Referring now to FIG. 3, a semiconductor wafer cross section at an early processing step is indicated generally by reference numeral 100. The semiconductor wafer 100 is comprised of a bulk silicon substrate 112 with field isolation oxide regions 114 and active areas 116, 118, 120 formed therein. Word lines 122, 124, 126, 128 have been constructed on the wafer 100 in a conventional manner. Each wordline consists of a lower gate oxide 130, a lower poly layer 132, a higher conductivity silicide layer 134 and an insulating silicon nitride cap 136. Each wordline has also been provided with insulating spacers 138, which are also composed of silicon nitride.

Two FETs are depicted in FIG. 3. One FET is comprised of two active areas (source/drain) 116, 118 and one wordline (gate) 124. The second FET is comprised of two active areas (source/drain) 118, 120 and a second wordline (gate) 126. The active area 118 common to both FETs is the active area over which a bit line contact will be formed. As discussed above, one bit line contact is shared by two memory cells to conserve space.
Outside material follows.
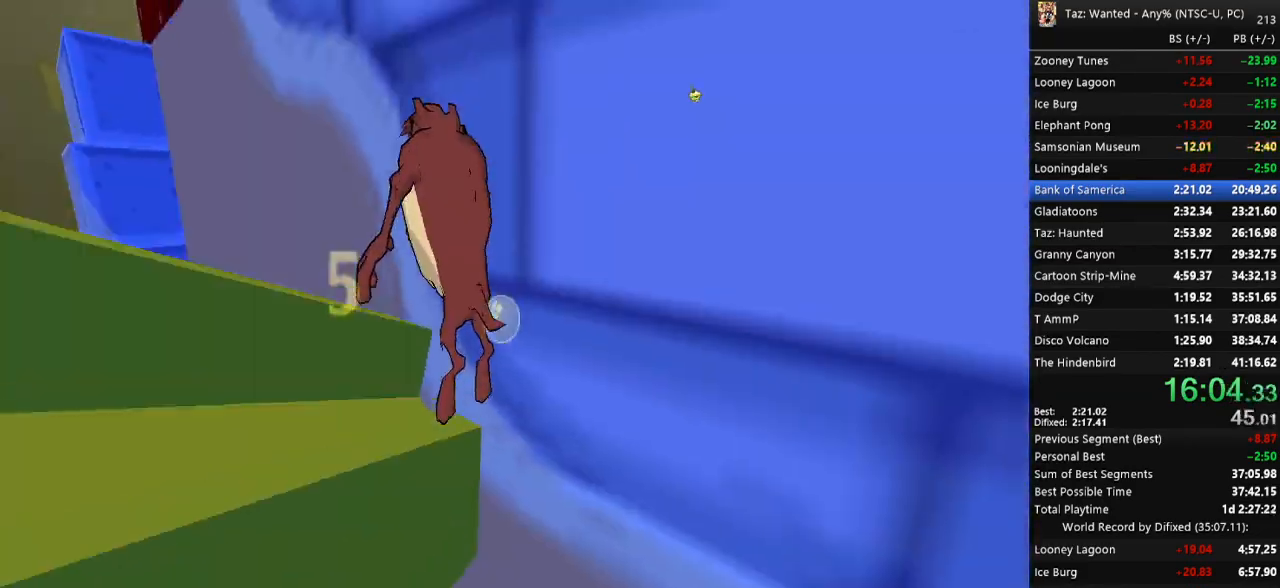
{"keys": [], "events": [[200, "e", "down"], [300, "left", "up"], [300, "up", "up"], [367, "e", "up"]]}
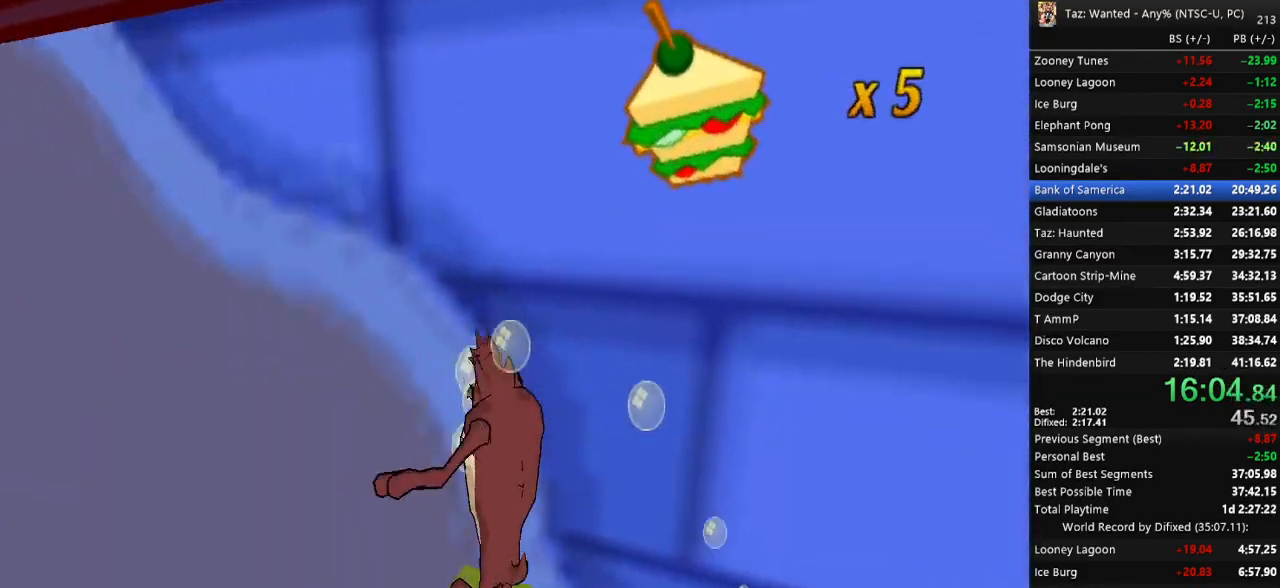
{"keys": ["up"], "events": [[467, "up", "down"]]}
Referring now to FIG. 4, a thin layer 140 of nitride or TEOS (tetraethyl orthosilicate) is then provided atop the wafer 100. Next a layer of insulating material 142 is deposited. The insulating material preferably consists of borophosphosilicate glass (BPSG). The insulating layer 142 is subsequently planarized by chemical-mechanical polishing (CMP). Referring now to FIG. 5, plug openings have been formed through the insulating layer 142. The plug openings 144 are formed through the insulating layers 140 and 142 by photomasking and dry chemical etching the BPSG.
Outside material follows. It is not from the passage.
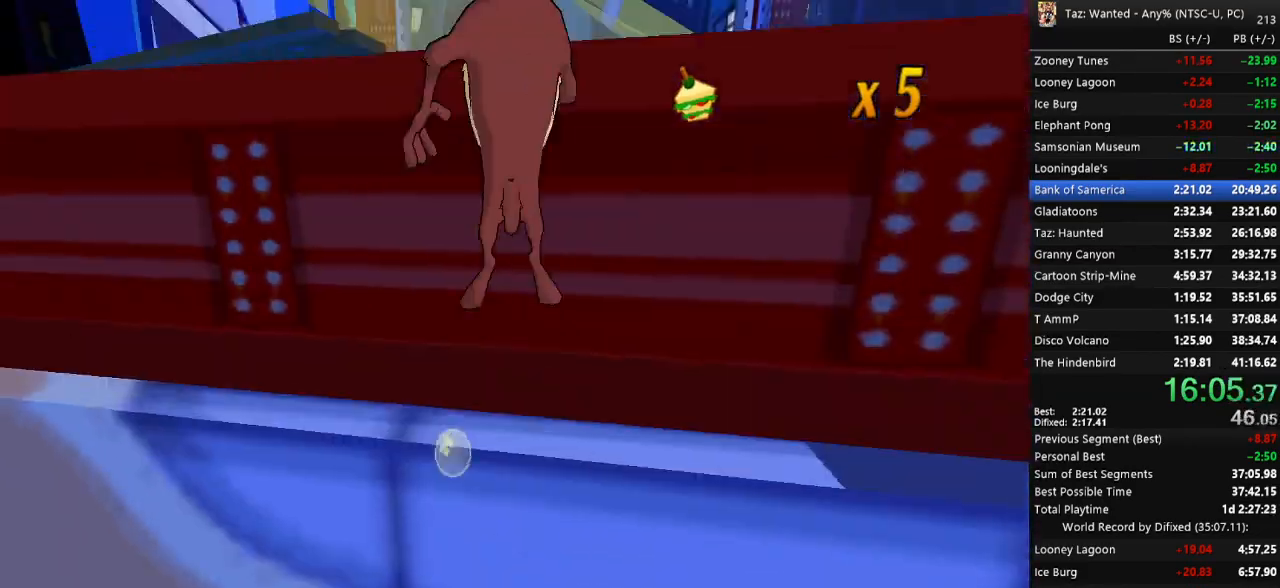
{"keys": ["up"], "events": [[200, "e", "down"], [300, "e", "up"], [400, "up", "up"], [500, "up", "down"]]}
Referring now to FIG. 6, a layer 146 of conductive material is deposited to provide conductive material within the plug openings 144. The conductive plug layer 146 is in contact with active areas 116, 118, 120. An example of the material used to form conductive plug layer 146 is in situ arsenic or phosphorous doped poly.

Referring now to FIG. 7, conductive plug layer 146 is dry etched (or chemical-mechanical polished) to a point below the upper surface of the BPSG layer 142 such that the remaining material of the conductive plug layer 146 forms plugs 146 over the active areas 116, 118, 120. Still with reference to FIG. 7, an additional layer 148 of BPSG is then deposited on the structure.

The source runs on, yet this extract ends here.